Rezensionen „Alle meine Geister"
»Uwe Timm ist ein Spezialist für autobiographische Bücher, die von den Rändern aus operieren, um langsam zum Zentrum vorzudringen [...] Uwe Timms Buch „Alle meine Geister" [ist die] Selbsterfindung eines lesenden Kürschners...ein offenes, atmendes Buch für alle, die vom Lesen nicht lassen können.«FAZ Podcast (Paul Ingendaay)
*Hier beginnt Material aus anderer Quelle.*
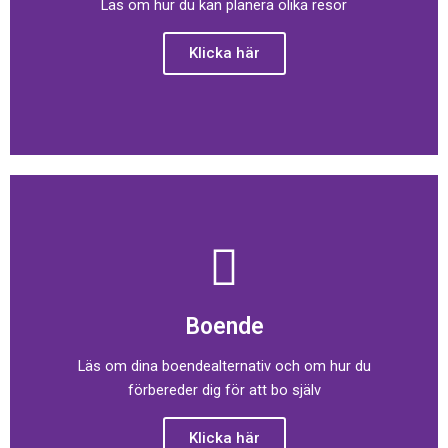
Läs om hur du kan planera olika resor
Klicka här
Boende
Läs om dina boendealternativ och om hur du
förbereder dig för att bo själv
Klicka här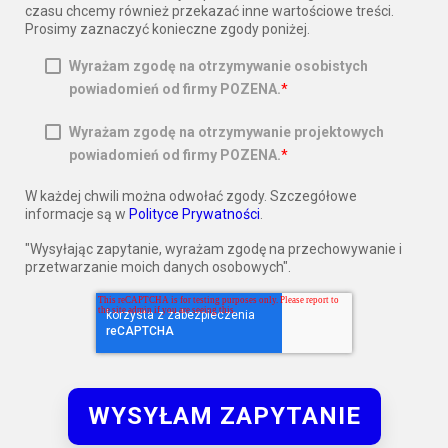
czasu chcemy również przekazać inne wartościowe treści.
Prosimy zaznaczyć konieczne zgody poniżej.
Wyrażam zgodę na otrzymywanie osobistych
powiadomień od firmy POZENA.
*
Wyrażam zgodę na otrzymywanie projektowych
powiadomień od firmy POZENA.
*
W każdej chwili można odwołać zgody. Szczegółowe
informacje są w
Polityce Prywatności
.
"Wysyłając zapytanie, wyrażam zgodę na przechowywanie i
przetwarzanie moich danych osobowych".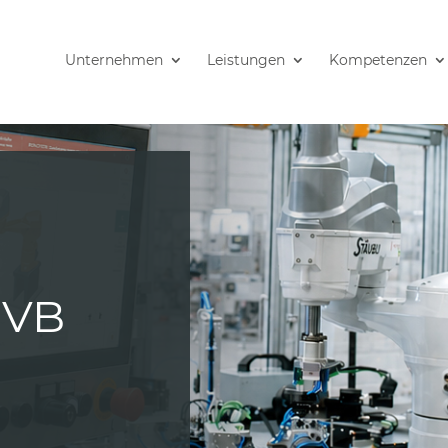
Unternehmen
Leistungen
Kompetenzen
EVB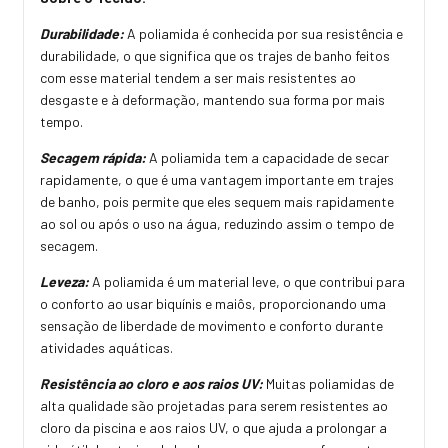
Durabilidade:
A poliamida é conhecida por sua resistência e
durabilidade, o que significa que os trajes de banho feitos
com esse material tendem a ser mais resistentes ao
desgaste e à deformação, mantendo sua forma por mais
tempo.
Secagem rápida:
A poliamida tem a capacidade de secar
rapidamente, o que é uma vantagem importante em trajes
de banho, pois permite que eles sequem mais rapidamente
ao sol ou após o uso na água, reduzindo assim o tempo de
secagem.
Leveza:
A poliamida é um material leve, o que contribui para
o conforto ao usar biquínis e maiôs, proporcionando uma
sensação de liberdade de movimento e conforto durante
atividades aquáticas.
Resistência ao cloro e aos raios UV:
Muitas poliamidas de
alta qualidade são projetadas para serem resistentes ao
cloro da piscina e aos raios UV, o que ajuda a prolongar a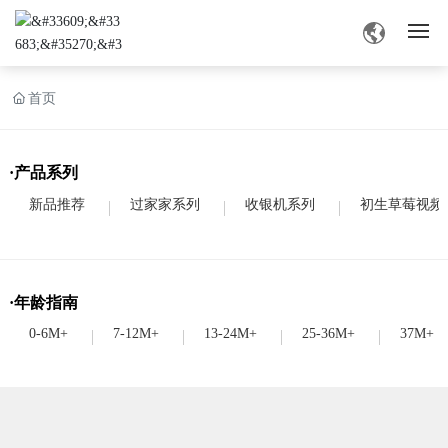
网站首页
首页
旧版草莓视频APP色介绍
·产品系列
产品中心
新品推荐
过家家系列
收银机系列
初生草莓视频
旧版草莓视频APP色资讯
·年龄指南
业务交流
0-6M+
7-12M+
13-24M+
25-36M+
37M+
联系草莓视频深夜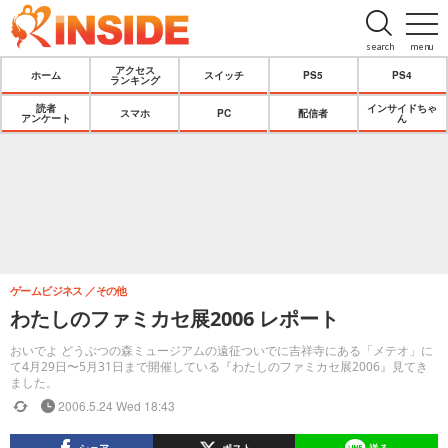
search
menu
アクセス
ホーム
スイッチ
PS5
PS4
ランキング
読者
インサイドちゃ
スマホ
PC
配信者
アンケート
ん
ゲームビジネス
その他
わたしのファミカセ展2006 レポート
おいでよ どうぶつの森ミュージアムの遠征ついでに吉祥寺にある「メテオ」に
て4月29日〜5月31日まで開催している『わたしのファミカセ展2006』見てき
ました。
2006.5.24 Wed 18:43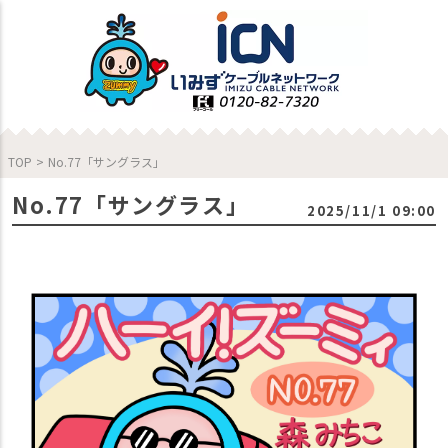
TOP
>
No.77「サングラス」
No.77「サングラス」
2025/11/1 09:00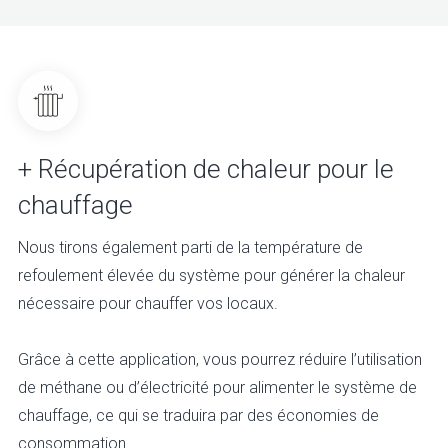
+ Récupération de chaleur pour le
chauffage
Nous tirons également parti de la température de
refoulement élevée du système pour générer la chaleur
nécessaire pour chauffer vos locaux.
Grâce à cette application, vous pourrez réduire l’utilisation
de méthane ou d’électricité pour alimenter le système de
chauffage, ce qui se traduira par des économies de
consommation.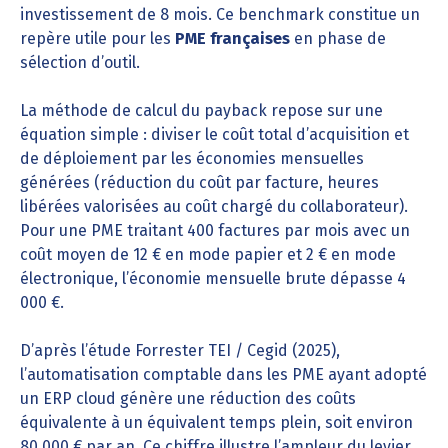
investissement de 8 mois. Ce benchmark constitue un
repère utile pour les
PME françaises
en phase de
sélection d’outil.
La méthode de calcul du payback repose sur une
équation simple : diviser le coût total d’acquisition et
de déploiement par les économies mensuelles
générées (réduction du coût par facture, heures
libérées valorisées au coût chargé du collaborateur).
Pour une PME traitant 400 factures par mois avec un
coût moyen de 12 € en mode papier et 2 € en mode
électronique, l’économie mensuelle brute dépasse 4
000 €.
D’après l’étude Forrester TEI / Cegid (2025),
l’automatisation comptable dans les PME ayant adopté
un ERP cloud génère une réduction des coûts
équivalente à un équivalent temps plein, soit environ
80 000 € par an. Ce chiffre illustre l’ampleur du levier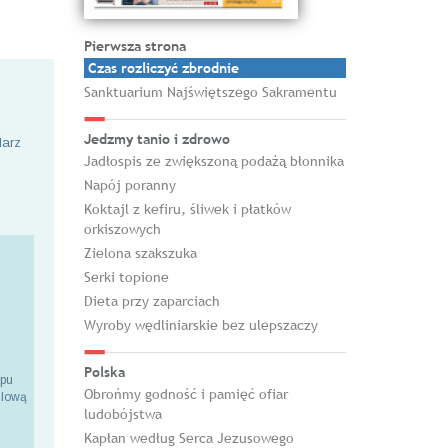
Pierwsza strona
Czas rozliczyć zbrodnie
Sanktuarium Najświętszego Sakramentu
Jedzmy tanio i zdrowo
larz
Jadłospis ze zwiększoną podażą błonnika
Napój poranny
Koktajl z kefiru, śliwek i płatków
orkiszowych
Zielona szakszuka
Serki topione
Dieta przy zaparciach
Wyroby wędliniarskie bez ulepszaczy
Polska
epu
Obrońmy godność i pamięć ofiar
ilową
ludobójstwa
Kapłan według Serca Jezusowego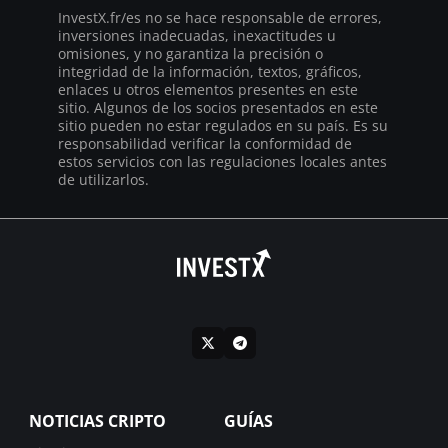
InvestX.fr/es no se hace responsable de errores,
inversiones inadecuadas, inexactitudes u
omisiones, y no garantiza la precisión o
integridad de la información, textos, gráficos,
enlaces u otros elementos presentes en este
sitio. Algunos de los socios presentados en este
sitio pueden no estar regulados en su país. Es su
responsabilidad verificar la conformidad de
estos servicios con las regulaciones locales antes
de utilizarlos.
NOTICIAS CRIPTO
GUÍAS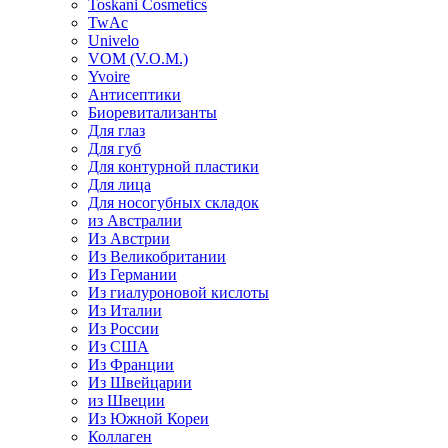
Toskani Cosmetics
TwAc
Univelo
VOM (V.O.M.)
Yvoire
Антисептики
Биоревитализанты
Для глаз
Для губ
Для контурной пластики
Для лица
Для носогубных складок
из Австралии
Из Австрии
Из Великобритании
Из Германии
Из гиалуроновой кислоты
Из Италии
Из России
Из США
Из Франции
Из Швейцарии
из Швеции
Из Южной Кореи
Коллаген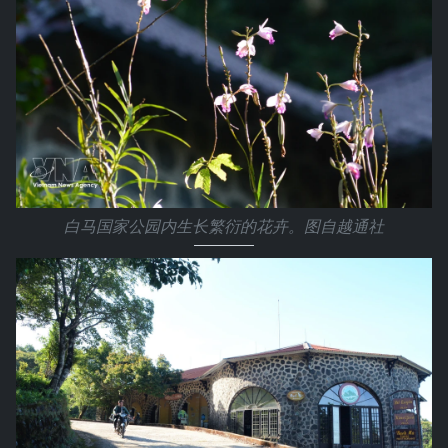
白马国家公园内生长繁衍的花卉。图自越通社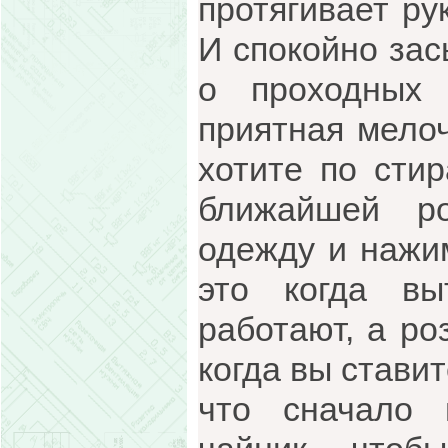
протягивает ру
И спокойно зас
о проходных
приятная мело
хотите по сти
ближайшей ро
одежду и нажи
это когда вы
работают, а ро
когда вы стави
что сначало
»Uwe Timms grandioses Lebensbuch … zeigt eine besondere Perspektive auf die deutsche Geschichte...Timm schreibt, wie er schreibt, weil er lesend lebt und immer gelebt hat. Das eine funktioniert nicht ohne das andere.«
Süddeutsche Zeitung (Holger Gertz)
»Timms Lebenserinnerungen fließen und stocken, sie sind in kein allzu dramaturgisches Korsett geformt, und genau das macht sie so berührend.«
Welt am Sonntag (Marc Reichwein)
»Alle meine Geister ist eine virtuose Erinnerungsmontage und ein maßgeschneidertes Lesevergnügen.«
Die Zeit (Florian Eichel)
»Das ist kein Alterswerk, sondern das Erinnern eines ewig Jungen. So gegenwärtig, so neugierig, so gierig nach dieser wunderbar verstörenden Erfahrung namens Leben, wie wir das von den besten Werken Uwe Timms kennen.«
Der Spiegel (Christian Buß)
»Ein Roman für uns alle, die auch in dieser Zeit und in diesem Land gelebt haben. Einer der besten deutschen Romane des Jahres 2023.«
WDR 4 Bücher (Elke Heidenreich)
»Uwe Timms ›Alle meine Geister‹ ist teils wehmütig und teils erfrischend, aber vor allem ein sehr schönes Buch, das die Gegenwart auf wunderbare Weise aufhebt.«
taz (Helmut Böttiger)
»Ein anrührendes Coming-of-Age Buch... In "Alle meine Geister" erweist sich Timm als gewissenhafter Autobiograf und Erforscher zeitgeschichtlicher Mentalitäten.«
Der Spiegel (Wolfgang Höbel)
»Eines seiner großartigsten Bücher … Timm erzeugt eine fast magische Atmosphäre.«
NDR Kultur Das Gespräch (Katrin Krämer)
»Ein fabelhaftes Buch«
FAZ (Tilman Spreckelsen)
»Es ist ein persönliches Buch, das sehr unprätentiös und leicht davon erzählt, wie viel Ausdauer, Kraft und Mut es erfordert, seine Ziele zu erreichen trotz vielfältiger Hindernisse.«
WDR 5 (Michael Reinartz)
Biografie – Timm, Uwe
Uwe Timm, geboren 1940 in Hamburg, lebt in München. Sein Werk erscheint seit 1984 bei Kiepenheuer & Witsch in Köln, u. a.: »Heißer Sommer« (1974), »Morenga« (1978), »Kerbels Flucht« (1980), »Der Schlangenbaum« (1986), »Kopfjäger« (1991), »Die Entdeckung der Currywurst« (1993), »Rot« (2001), »Am Beispiel meines Bruders« (2003), »Der Freund und der Fremde« (2005), »Halbschatten« (2008), »Von Anfang und Ende. Über die Lesbarkeit der Welt« (2009), »Montaignes Turm« (2015), »Ikarien« (2017), »Der Verrückte in den Dünen« (2020), »Alle meine Geister« (2023).